11 KiB

Исходник Ответственный История

Experiment config reference

If you want to create a new nni experiment, you need to prepare a config file in your local machine, and provide the path of this file to nnictl. The config file is written in yaml format, and need to be written correctly. This document describes the rule to write config file, and will provide some examples and templates for you.

Template

light weight(without Annotation and Assessor)

authorName: 
experimentName: 
trialConcurrency: 
maxExecDuration: 
maxTrialNum: 
#choice: local, remote
trainingServicePlatform: 
searchSpacePath: 
#choice: true, false
useAnnotation: 
tuner:
  #choice: TPE, Random, Anneal, Evolution
  builtinTunerName:
  classArgs:
    #choice: maximize, minimize
    optimize_mode:
  gpuNum: 
trial:
  command: 
  codeDir: 
  gpuNum: 
#machineList can be empty if the platform is local
machineList:
  - ip: 
    port: 
    username: 
    passwd:

Use Assessor

authorName: 
experimentName: 
trialConcurrency: 
maxExecDuration: 
maxTrialNum: 
#choice: local, remote
trainingServicePlatform: 
searchSpacePath: 
#choice: true, false
useAnnotation: 
tuner:
  #choice: TPE, Random, Anneal, Evolution
  builtinTunerName:
  classArgs:
    #choice: maximize, minimize
    optimize_mode:
  gpuNum: 
assessor:
  #choice: Medianstop
  builtinAssessorName:
  classArgs:
    #choice: maximize, minimize
    optimize_mode:
  gpuNum: 
trial:
  command: 
  codeDir: 
  gpuNum: 
#machineList can be empty if the platform is local
machineList:
  - ip: 
    port: 
    username: 
    passwd:

Use Annotation

authorName: 
experimentName: 
trialConcurrency: 
maxExecDuration: 
maxTrialNum: 
#choice: local, remote
trainingServicePlatform: 
#choice: true, false
useAnnotation: 
tuner:
  #choice: TPE, Random, Anneal, Evolution
  builtinTunerName:
  classArgs:
    #choice: maximize, minimize
    optimize_mode:
  gpuNum: 
assessor:
  #choice: Medianstop
  builtinAssessorName:
  classArgs:
    #choice: maximize, minimize
    optimize_mode:
  gpuNum: 
trial:
  command: 
  codeDir: 
  gpuNum: 
#machineList can be empty if the platform is local
machineList:
  - ip: 
    port: 
    username: 
    passwd:

Configuration

authorName
- Description
  
  authorName is the name of the author who create the experiment. TBD: add default value
experimentName
- Description
  
  experimentName is the name of the experiment you created.
  TBD: add default value

trialConcurrency

Description

trialConcurrency specifies the max num of trial jobs run simultaneously.

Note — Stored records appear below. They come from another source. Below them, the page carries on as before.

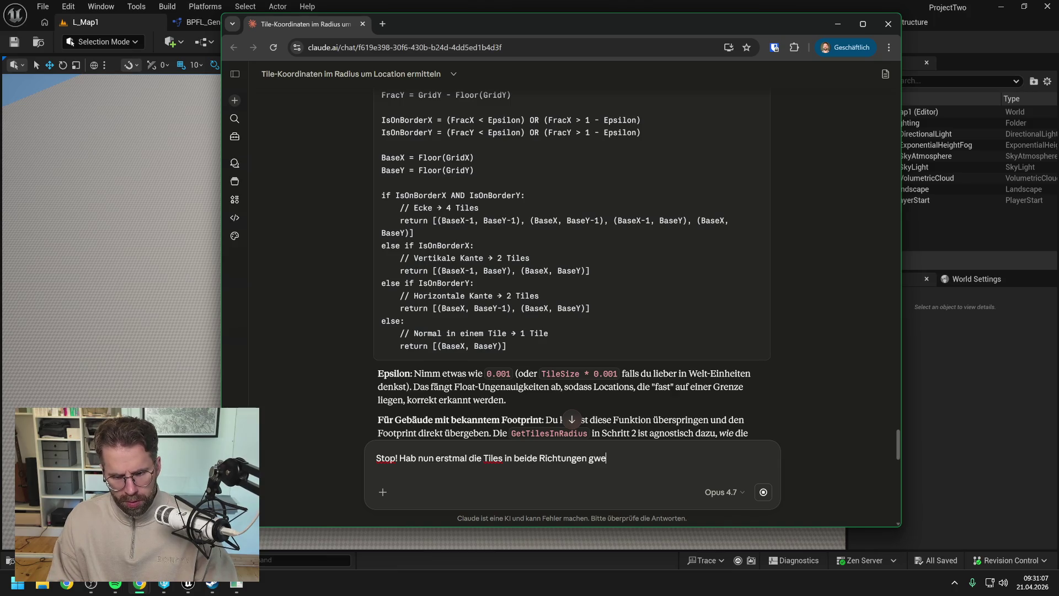
type("zäh")
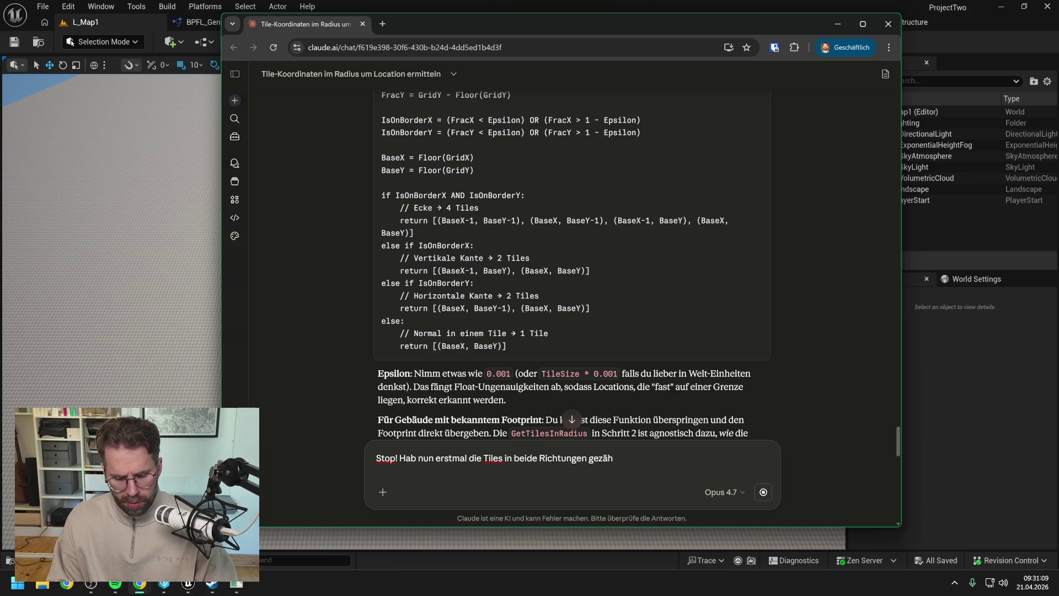
type("lDu hast Recht, in")
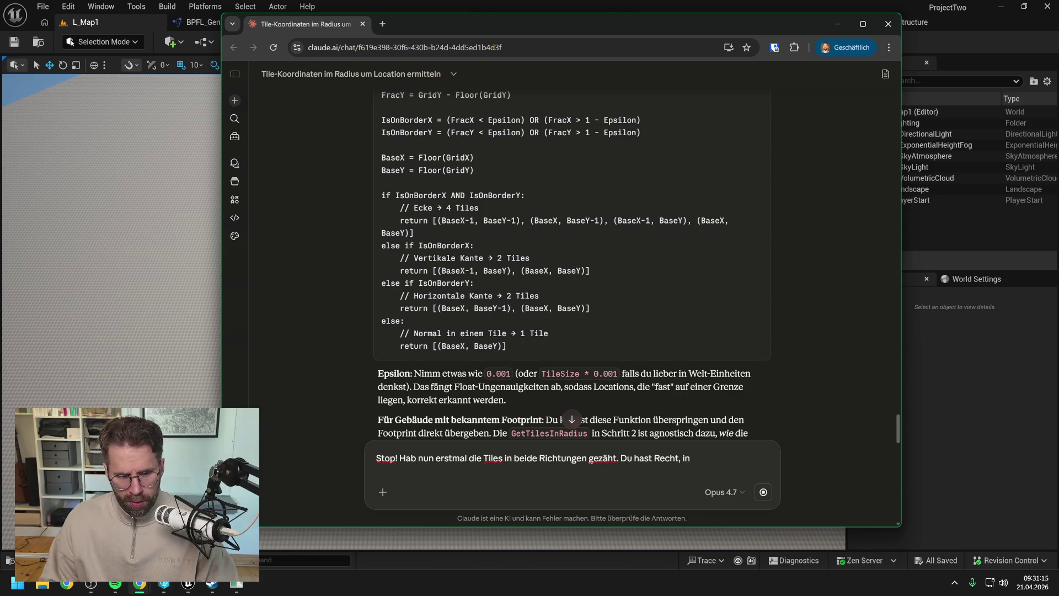
type("X Richtung")
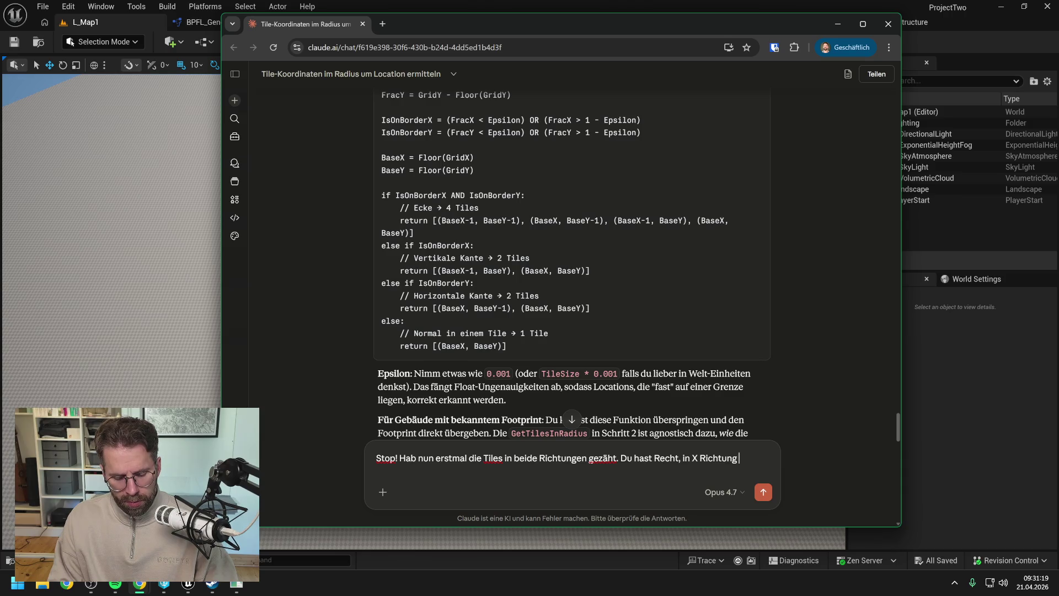
type(" sind e")
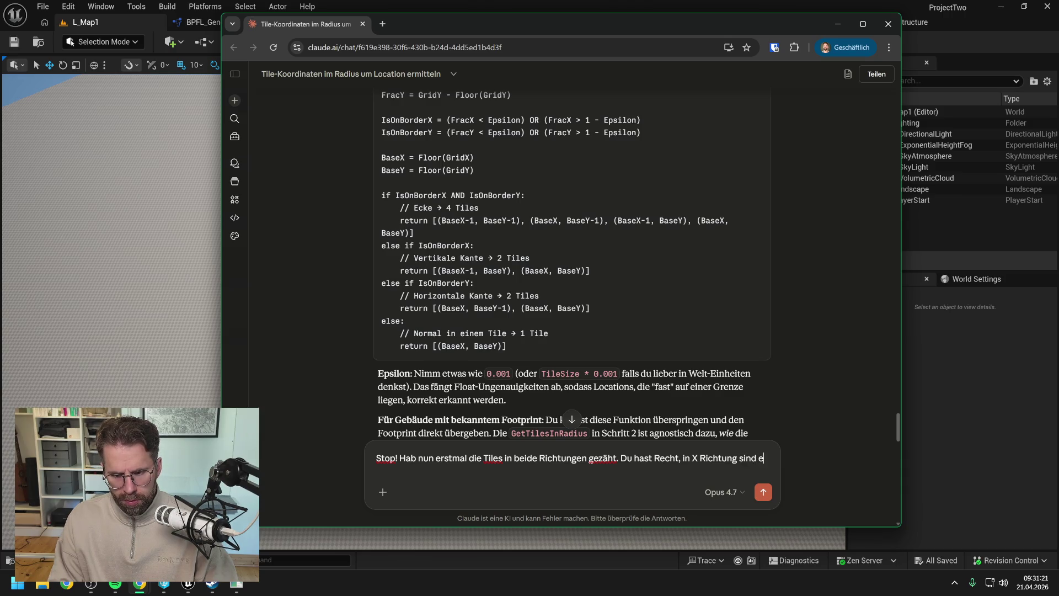
type("s mittle")
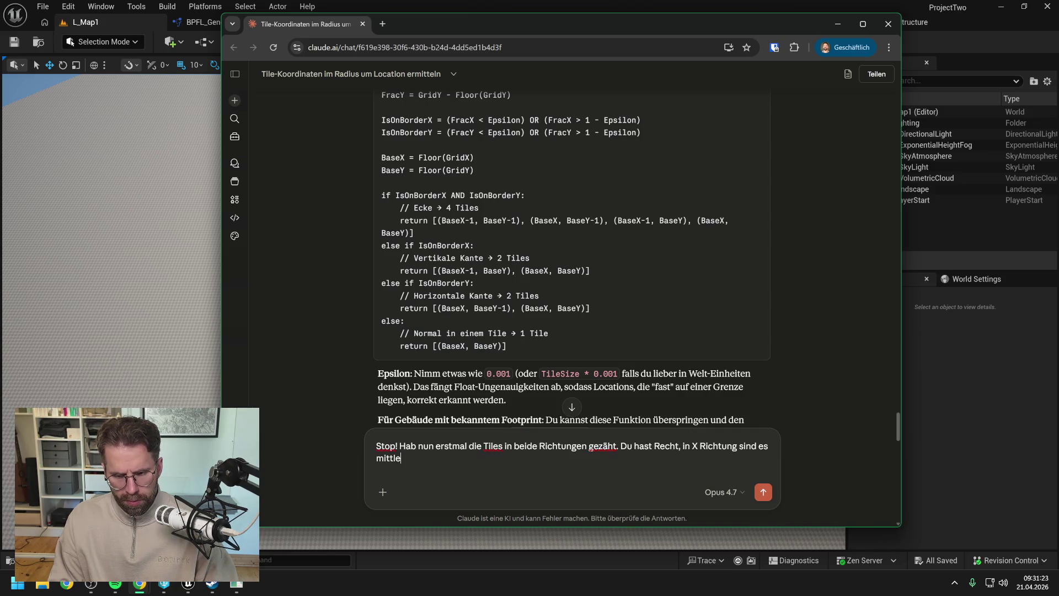
type("res Tiles +")
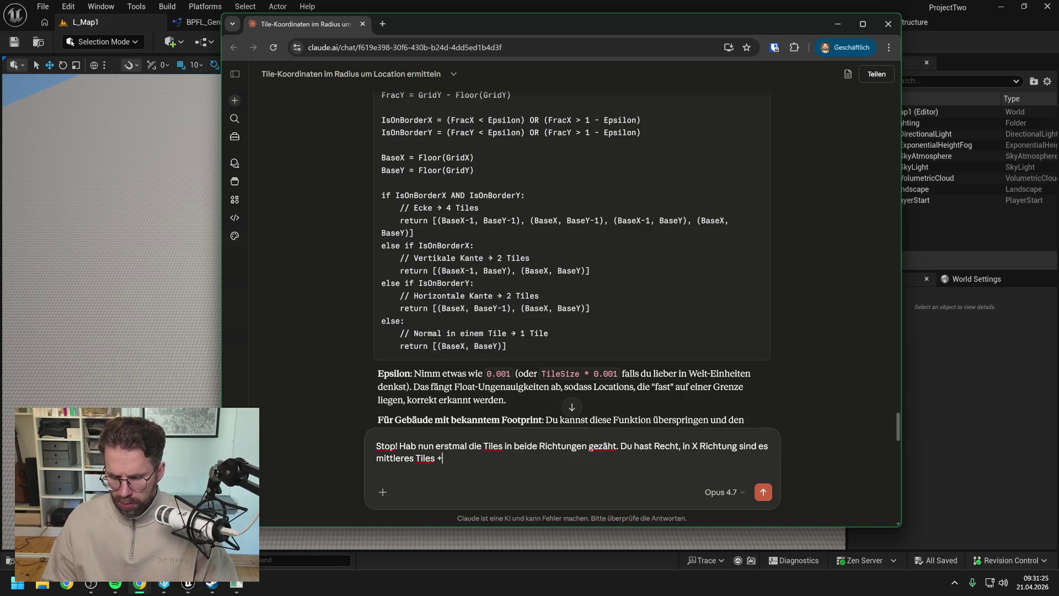
type(" 10 weiter")
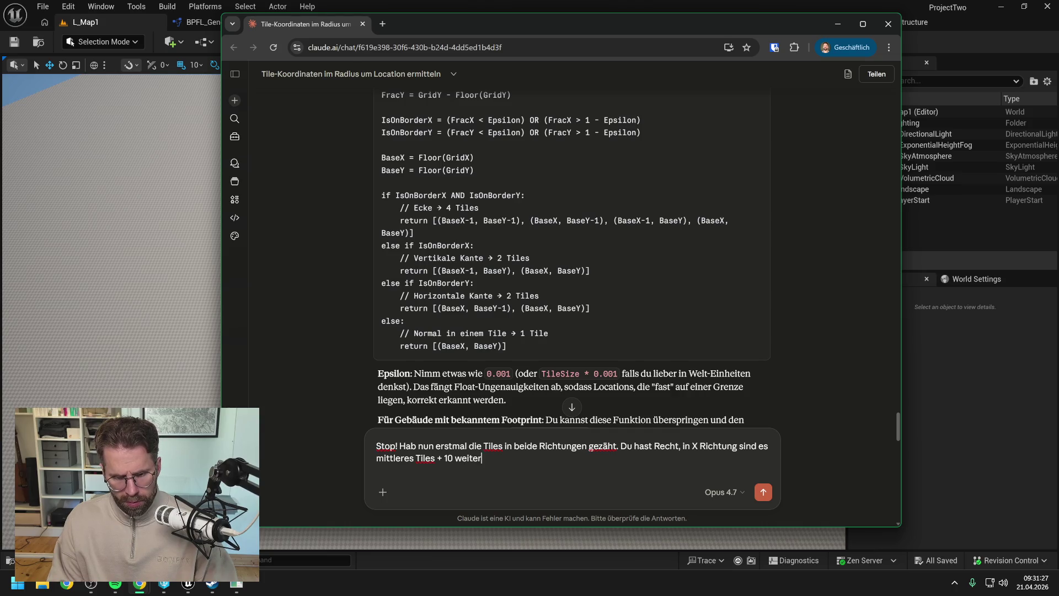
type("e, in Y ")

Note: if you set trialGpuNum bigger than the free gpu numbers in your machine, and the trial jobs running simultaneously can not reach trialConcurrency number, some trial jobs will be put into a queue to wait for gpu allocation.

maxExecDuration
- Description
  
  maxExecDuration specifies the max duration time of an experiment.The unit of the time is {s, m, h, d}, which means {seconds, minutes, hours, days}.
maxTrialNum
- Description
  
  maxTrialNum specifies the max number of trial jobs created by nni, including successed and failed jobs.
trainingServicePlatform
- Description
  
  trainingServicePlatform specifies the platform to run the experiment, including {local, remote}.
  - local mode means you run an experiment in your local linux machine.
  - remote mode means you submit trial jobs to remote linux machines. If you set platform as remote, you should complete machineList field.
searchSpacePath
- Description
  
  searchSpacePath specifies the path of search space file you want to use, which should be a valid path in your local linux machine.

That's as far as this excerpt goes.